Whitehaven itself is classified as a Gem Town: it's the most complete example of a planned Georgian town in Europe, with plenty of beautiful architecture to take in upon your arrival. Cleator Moor's memorial sculptures are well-worth a look, while Whinlatter Forest Park offers outdoor activities and plenty of information about the local wildlife.
|© B Campbell|
Keswick, meanwhile, is the largest tourist hub in the northern Lake District, and has plenty to see and do: if you want a sneak peek along the route, don't forget to try the panoramic viewfinder at the top of Crosthwaite Church. Long Meg and her Daughters is accessible via a short detour out of Little Salkeld. This impressive stone circle is 60 stones strong.
Nenthead is incredibly welcoming to cyclists, with a community-owned general store, a cycling shop, and an excellent pub and restaurant. The mining history of the region is evident here and even more so in Allenheads, with its heritage centre and an Armstrong hydraulic engine. Considerably older remains stand at Ebchester, where Roman hypocausts can be seen in a museum at Mains Farm.

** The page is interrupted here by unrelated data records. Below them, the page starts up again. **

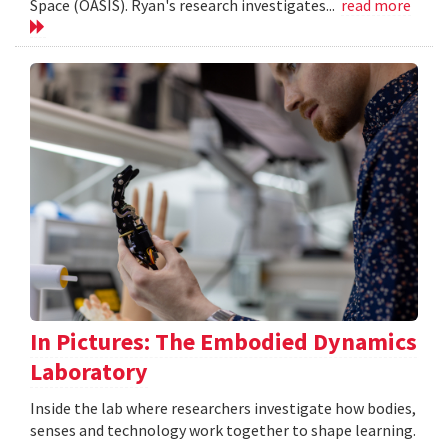
Space (OASIS). Ryan's research investigates...
read more
In Pictures: The Embodied Dynamics
Laboratory
Inside the lab where researchers investigate how bodies,
senses and technology work together to shape learning.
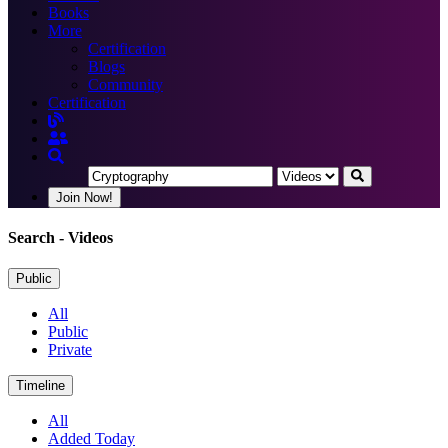
Books
More
Certification
Blogs
Community
Certification
Join Now!
Search
- Videos
Public
All
Public
Private
Timeline
All
Added Today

The largest hub is, of course, at the route's end in Tynemouth. Here in Newcastle you can find famous bridges, various excellent museums, the Tynemouth Priory and Castle and plenty more, including a Roman Fort and the BALTIC Centre for Contemporary Art.
Flat ground leads out of Whitehaven to gradual climbs and descents past Loweswater. Whinlatter poses the first steeper climb, awarding a pleasant descent to Keswick. The route rises up to Threlkeld and, on the off-road alternative, continues this climb along Old Coach Road all the way to Troutbeck. The on-road route rises and falls less taxingly, with a mild sloping descent through Greystoke all the way to Newton Reigny - the off-road route joins it partway.

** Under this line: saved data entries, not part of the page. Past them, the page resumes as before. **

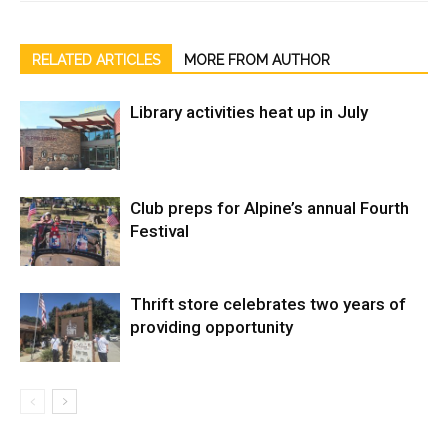
RELATED ARTICLES
MORE FROM AUTHOR
Library activities heat up in July
Club preps for Alpine’s annual Fourth
Festival
Thrift store celebrates two years of
providing opportunity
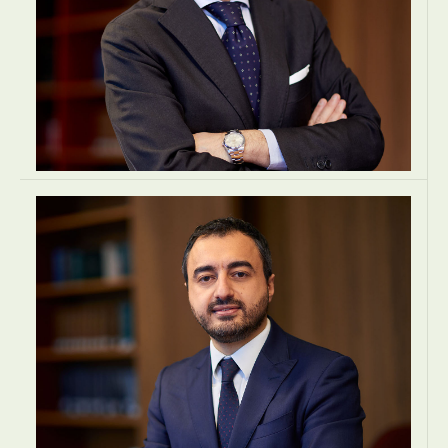
Francesco Mangiameli
FOUNDING & MANAGING PARTNER
Tax Lean Associati Stp
Milan, Italy
TAX
TAX
TAX
EUROPE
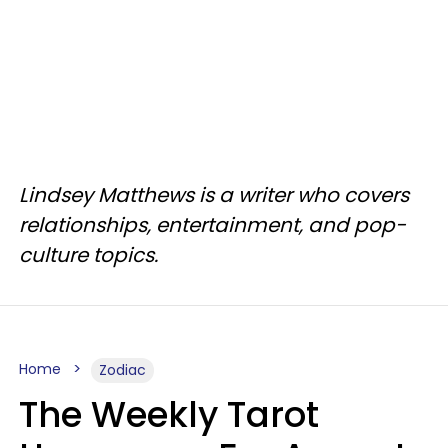
Lindsey Matthews is a writer who covers
relationships, entertainment, and pop-
culture topics.
Home
Zodiac
The Weekly Tarot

The route hits two sharp, steep climbs toward Langwathby and two milder, longer ascents into Renwick, after which it's a long, hard climb to Hartside. The steep descent into Leadgate requires some care, and is followed by further climbs after Garigill and again between Nenthead and Allenheads, including the route's highest point at Black Hill.
All this hard work makes the descent into Allenheads itself exceptionally rewarding. A stop here might be wise: there's a steep ascent ahead before the slope down to Rookhope, which continues down to Stanhope if you take this optional route. If avoiding Stanhope, the route rises rapidly through Rookhope before becoming one long, sloping descent all the way to Tynemouth itself.
- Cycling lanes
- Minor roads
- Disused railway lines
- Off-road tracks
- Cycle paths
|© Kyle Taylor|
Good tarmac roads form the majority of the Coast to Coast, which favours quiet lanes and traffic-free streets, with a few busier sections. An off-road alternative stretches from Threlkeld along the Old Coach Road, but a road-based option is always available.